Even if we have a healthy relationship with our past, we still carry it around in our grotesque, complicated chunk of gray matter – we carry it in every perception, in every second, as we go about the business of existing. So that tension – between what was and what is – always is, unless you’re a phenomenal fucking Buddhist, which I am not.
I also believe love is not an absolute state. If I love a place, I do not love it at the expense of forsaking all affinity for the previously loved place. This is what’s difficult, and kind of shitty, about love – love for a person, a place, an idea doesn’t eradicate all the previous love. We simply reposition love. Other loves overcome, but all love casts a shadow.
Like, I love the kitchen in the house I rent with my wife, but sometimes, when I’m in the kitchen loving the light and the plants and the space, I remember other kitchens in other apartments I rented and loved and I miss them fiercely. It’s freaky.
But to miss and to want are two different states. I can miss something without wanting it – cigarettes. Christ, I miss cigarettes all the time, I loved smoking, but I really don’t want that habit back.
In order to survive, we learn to live in the present, to love life as it is in the absence of . . .
As a writer, I find this particular tension really compelling.
You bounce around in time quite a bit in this essay, and to great success. What methods did you use to keep yourself (and the reader) from getting entangled?
Mentally, I’m usually in multiple places at once. I’ve learned, over time, how to make this work as a memoirist by reading my life as a text – I try to figure out how disparate parts intersect.
I have to be a little objective about myself, which isn’t easy, but one can train oneself into it by seeing one’s own life as a movie or as a song or a whole album.
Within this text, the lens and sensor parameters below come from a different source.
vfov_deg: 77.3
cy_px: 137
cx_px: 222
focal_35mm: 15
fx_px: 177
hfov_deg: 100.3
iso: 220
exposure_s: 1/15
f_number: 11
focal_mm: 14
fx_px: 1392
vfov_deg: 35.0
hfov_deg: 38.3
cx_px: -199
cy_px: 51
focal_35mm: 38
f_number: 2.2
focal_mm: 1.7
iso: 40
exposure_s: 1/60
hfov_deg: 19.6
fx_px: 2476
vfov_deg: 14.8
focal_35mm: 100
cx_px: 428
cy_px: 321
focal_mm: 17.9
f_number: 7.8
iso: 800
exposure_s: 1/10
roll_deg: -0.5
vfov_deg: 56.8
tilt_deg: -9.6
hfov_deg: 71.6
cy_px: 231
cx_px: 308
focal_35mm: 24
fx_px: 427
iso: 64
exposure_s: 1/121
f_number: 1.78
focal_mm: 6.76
So I do with my writing what I do to get through a day of teaching, or through the task of making dinner – I draw a straight line from where I’m at to where I’m trying to go. It’s actually more like a fly strip than a rope, and whatever sticks to that strip is probably going to be referenced or somehow centered in the work. It’s messy, it’s gross and self indulgent, but it works.
With writing, unlike daily life, you can afford to be sloppy as hell as first. You can be all over the place and then carve away. You can catch all the flies and gnats and then pick off the bugs that don’t match your purpose. This is probably totally unhelpful, not to mention disgusting as a metaphor. But autobiographical writing is kind of disgusting.
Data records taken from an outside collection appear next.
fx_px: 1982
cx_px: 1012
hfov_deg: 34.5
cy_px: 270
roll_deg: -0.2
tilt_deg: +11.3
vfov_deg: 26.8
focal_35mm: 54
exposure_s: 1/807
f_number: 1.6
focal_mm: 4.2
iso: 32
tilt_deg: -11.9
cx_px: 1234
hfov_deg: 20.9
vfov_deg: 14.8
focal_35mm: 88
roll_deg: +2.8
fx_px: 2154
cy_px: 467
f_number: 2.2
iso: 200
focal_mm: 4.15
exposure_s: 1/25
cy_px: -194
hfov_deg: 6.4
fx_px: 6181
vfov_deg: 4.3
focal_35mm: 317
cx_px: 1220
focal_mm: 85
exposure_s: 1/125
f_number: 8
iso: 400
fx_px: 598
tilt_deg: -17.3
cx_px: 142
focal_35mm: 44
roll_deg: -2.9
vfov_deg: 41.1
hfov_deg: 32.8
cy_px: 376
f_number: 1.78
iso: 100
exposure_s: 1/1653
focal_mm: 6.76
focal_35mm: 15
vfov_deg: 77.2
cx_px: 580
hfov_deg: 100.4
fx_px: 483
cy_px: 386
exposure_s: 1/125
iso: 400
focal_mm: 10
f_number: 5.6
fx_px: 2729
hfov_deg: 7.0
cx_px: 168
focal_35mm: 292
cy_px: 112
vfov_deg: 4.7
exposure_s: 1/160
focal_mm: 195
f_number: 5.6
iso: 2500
So long as there’s a link between one moment and the next, whether or not they’re chronological, it tends to work. That link may be an image, a significant word, a subtle idea, or an impression. I follow my gut.
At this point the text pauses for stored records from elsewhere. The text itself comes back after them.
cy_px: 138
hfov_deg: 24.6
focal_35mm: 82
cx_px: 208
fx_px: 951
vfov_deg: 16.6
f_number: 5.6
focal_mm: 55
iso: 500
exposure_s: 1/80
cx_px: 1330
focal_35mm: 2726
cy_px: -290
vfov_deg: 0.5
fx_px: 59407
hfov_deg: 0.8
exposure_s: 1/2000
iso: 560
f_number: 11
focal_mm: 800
Any advise to writers on handling rejection?
Rejection is so personal. When I was just starting out, I remember people would say, “Don’t take it personally.” How the fuck can you not take it personally when it’s absolutely personal? A part of you is being straight up rejected.
That’s not very helpful, but what felt honest to me as far as “coping with rejection” was accepting that literary tastes are subjective. Like, you could give Donald Trump a perfectly cooked steak on a bed of beautiful greens and he’s going to scowl and say, “Where’s the ketchup?” Doesn’t mean the steak sucks, it just means it isn’t prepared to the, um, diner’s needs.
One of the novice mistakes I made as a young writer was submitting work to journals I hadn’t yet read. You must familiarize yourself with the journal or magazine before you submit. And even then, you might get rejected and it doesn’t necessarily mean you suck, it might just mean they’re not ready for your voice yet.
Tenacity is everything. I recently told a student who’d been rejected to go home, cry about it, feel mad, and then after forty-eight hours get over it and try again. If you can’t get over it in two days, if you can’t try again, maybe you’re a dilettante.
Thank you very much for doing this interview with me. It is such an honor to publish “Imagine Texas.”